Fischer sent Sampras to experts to develop his strokes. In one scene, Sampras is contracting with a local college coach to learn the volley. In another, he’s practicing footwork in a trailer park. The most conventional part of Sampras’ development was lessons with groundstroke guru Robert Landsdorp, who has worked with a number of champions, most recently, Maria Sharapova. “Robert flat-out thought Pete was a quack,” Sampras writes.
Compared with the academy approach, the Sampras’ plan was largely improvised, stitched together by a loose-knit group of freelance tennis nuts sprinkled across the Los Angeles sprawl.
Sampras is surprisingly sensitive to his family’s financial sacrifice: “When I think about my development days, I have a vivid memory of my dad having to go to the ATM to take out sixty bucks or whatever it was at the time, and giving it to me so I could pay Robert Landsdorp. Cha-ching, cha-ching. There were lots of visits to the cash machine.”
This awareness is consistent with the entrepreneurial approach to creating a champion.
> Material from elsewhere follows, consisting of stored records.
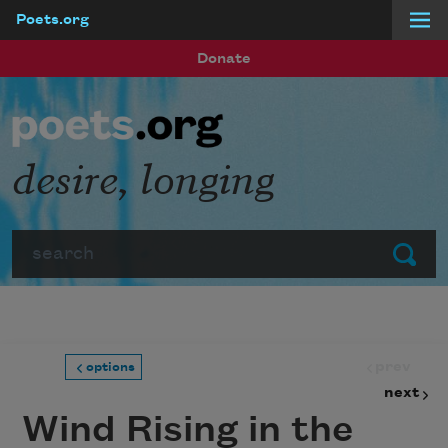
Poets.org
Skip to main content
Donate
desire, longing
Search
Submit
prev
options
next
Wind Rising in the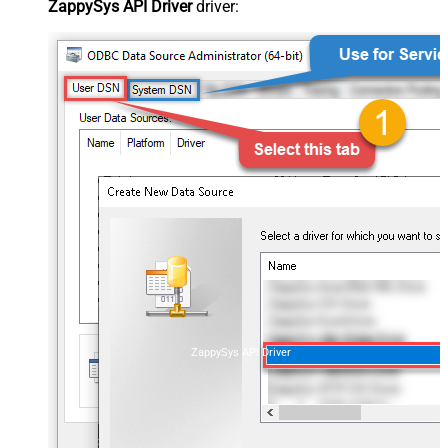
ZappySys API Driver
driver:
ZappySys API Driver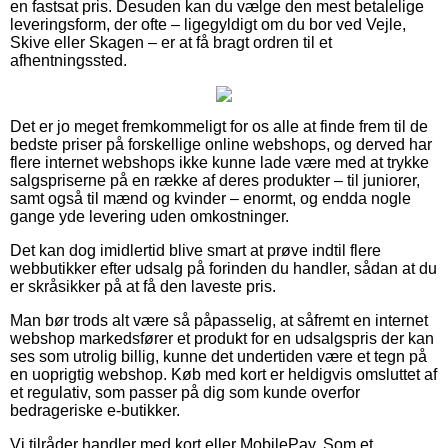
en fastsat pris. Desuden kan du vælge den mest betalelige
leveringsform, der ofte – ligegyldigt om du bor ved Vejle,
Skive eller Skagen – er at få bragt ordren til et
afhentningssted.
Det er jo meget fremkommeligt for os alle at finde frem til de
bedste priser på forskellige online webshops, og derved har
flere internet webshops ikke kunne lade være med at trykke
salgspriserne på en række af deres produkter – til juniorer,
samt også til mænd og kvinder – enormt, og endda nogle
gange yde levering uden omkostninger.
Det kan dog imidlertid blive smart at prøve indtil flere
webbutikker efter udsalg på forinden du handler, sådan at du
er skråsikker på at få den laveste pris.
Man bør trods alt være så påpasselig, at såfremt en internet
webshop markedsfører et produkt for en udsalgspris der kan
ses som utrolig billig, kunne det undertiden være et tegn på
en uoprigtig webshop. Køb med kort er heldigvis omsluttet af
et regulativ, som passer på dig som kunde overfor
bedrageriske e-butikker.
Vi tilråder handler med kort eller MobilePay. Som et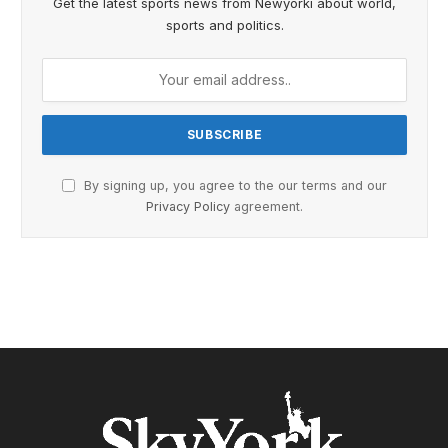
Get the latest sports news from Newyorki about world,
sports and politics.
By signing up, you agree to the our terms and our
Privacy Policy
agreement.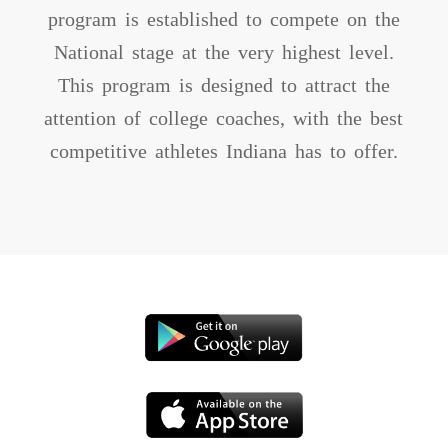
program is established to compete on the
National stage at the very highest level.
This program is designed to attract the
attention of college coaches, with the best
competitive athletes Indiana has to offer.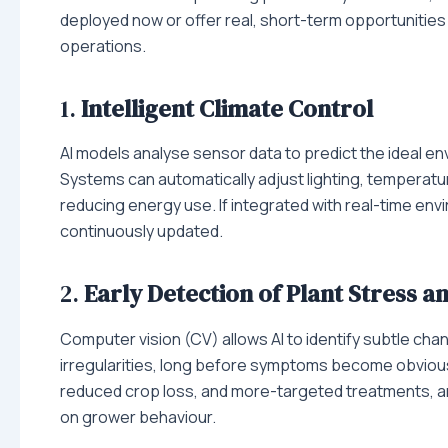
deployed now or offer real, short-term opportunities
operations.
1.
Intelligent Climate Control
AI models analyse sensor data to predict the ideal e
Systems can automatically adjust lighting, temperatu
reducing energy use. If integrated with real-time en
continuously updated.
2.
Early Detection of Plant Stress a
Computer vision (CV) allows AI to identify subtle cha
irregularities, long before symptoms become obvious
reduced crop loss, and more-targeted treatments, and
on grower behaviour.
Does a young Frenchmen in a state-funded program, or a teen on scholarship at Bolletieri’s, feel the same sense of responsibility to his investors?
This awareness can be a double-edged sword, of course. Maybe it gave Sampras a little more motivation to make the most of his gifts. And, obviously, the family’s investments turned out to be incredibly successful. Pete’s sister got a college scholarship. Pete achieved world domination.
It’s almost a cliché, however, that precocious talents can crack under the pressure of expectations, especially when they feel the financial weight. Rather than A Champion’s Mind, their autobiographies can just as easily become Fear Strikes Out, with Jimmy Piersall howling at his father from the baseball diamond as his mind shatters into pieces.